Page images and their extracted text
-=-=-
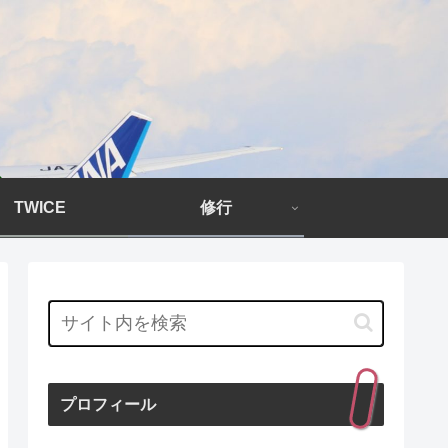
TWICE
修行
プロフィール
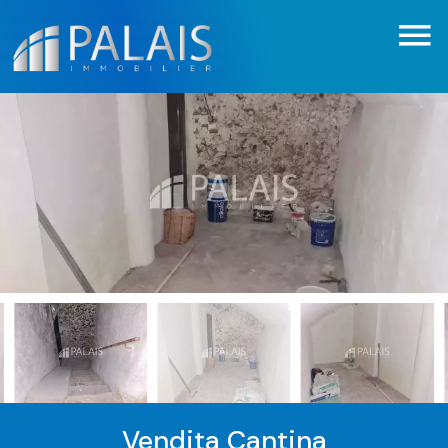
Vendita Cantina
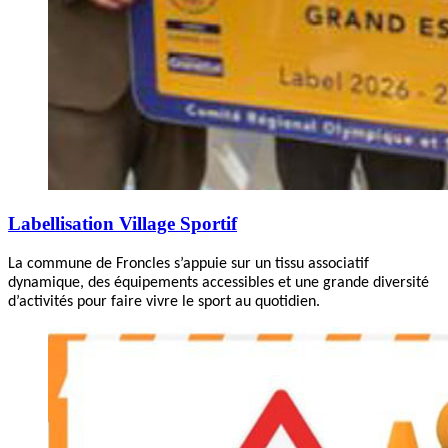
Labellisation Village Sportif
La commune de Froncles s’appuie sur un tissu associatif
dynamique, des équipements accessibles et une grande diversité
d’activités pour faire vivre le sport au quotidien.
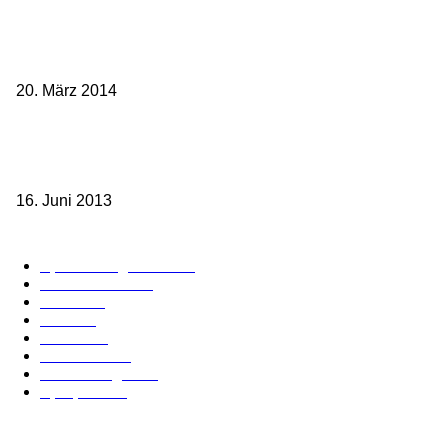
Mit dem TGV bereits ab 18,90 € nach Paris – der Hauptstadt
Frankreichs entgegen
20. März 2014
Sparpreis Familie – Mit der ganzen Familie durch ganz Deutschland
ab 49,- Euro
16. Juni 2013
Kategorie-Übersicht
Spezial-Angebote
179
Nachrichten
160
Bahn
127
Hotel
28
Videos
19
BahnCard
19
Verbindungen
18
Sparpreis
16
-=-=-
**WORK ORDER**
Lay out each line of text from the records above as a Markdown table with two columns, Row and Line. Skip blank lines and leave out the pictures.

**EXERCISE RESULT**
| Row | Line |
|---|---|
| 1 | TWICE |
| 2 | 修行 |
| 3 | プロフィール |
| 4 | Vendita Cantina |
| 5 | Labellisation Village Sportif |
| 6 | La commune de Froncles s’appuie sur un tissu associatif |
| 7 | dynamique, des équipements accessibles et une grande diversité |
| 8 | d’activités pour faire vivre le sport au quotidien. |
| 9 | Mit dem TGV bereits ab 18,90 € nach Paris – der Hauptstadt |
| 10 | Frankreichs entgegen |
| 11 | 20. März 2014 |
| 12 | Sparpreis Familie – Mit der ganzen Familie durch ganz Deutschland |
| 13 | ab 49,- Euro |
| 14 | 16. Juni 2013 |
| 15 | Kategorie-Übersicht |
| 16 | Spezial-Angebote |
| 17 | 179 |
| 18 | Nachrichten |
| 19 | 160 |
| 20 | Bahn |
| 21 | 127 |
| 22 | Hotel |
| 23 | 28 |
| 24 | Videos |
| 25 | 19 |
| 26 | BahnCard |
| 27 | 19 |
| 28 | Verbindungen |
| 29 | 18 |
| 30 | Sparpreis |
| 31 | 16 |